Please mark as "Solved"


----------



## xibo (Nov 23, 2012)

You can also use the inofficial video drivers developed by konsta (see this thread) which are probably 20-50 times faster then VESA and will be in the upcoming 9.1 release.


----------



## chapatt (Nov 24, 2012)

Ah! I saw that thread earlier but didn't read into it. Now I understand that xf86-video-intel uses VESA (where as in Linux, it doesn't, though it will fall back to VESA if the intel driver doesn't work).

I will definitely try that!
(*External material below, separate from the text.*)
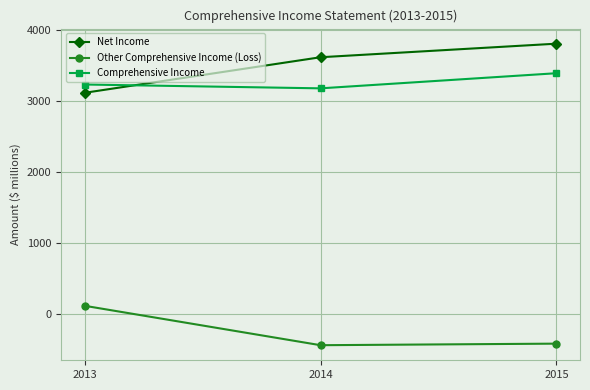

What is the total value across all series at 2013?

6466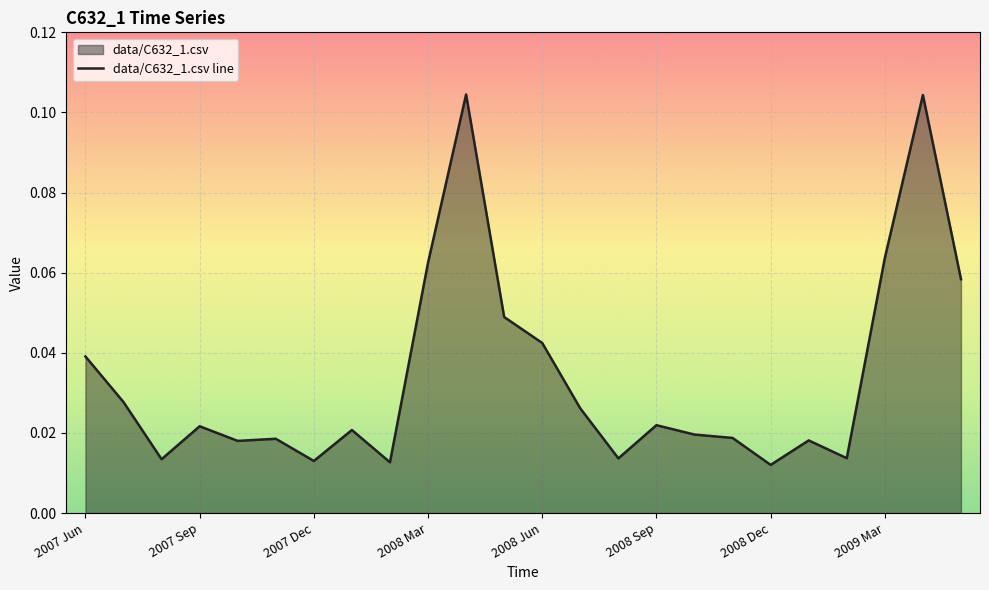

Which category has the lowest value across all series?

2008 Dec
Thanks!


----------



## EW1 (Jan 1, 2013)

chapatt,

You may want to investigate using "metamodes" to tie the outputs from the video card to the monitors, rather than (or even in addition to) a Virtual line in the conf file.

They would allow you to set multiple modes for the monitors in whatever combinations that you need each one to be at for a particular task.


----------



## wblock@ (Jan 1, 2013)

chapatt said:
			
		

> Ah! I saw that thread earlier but didn't read into it. Now I understand that xf86-video-intel uses VESA (where as in Linux, it doesn't, though it will fall back to VESA if the intel driver doesn't work).



No, it's the same as Linux.  If the kernel does not support KMS, X falls back to using vesa.


----------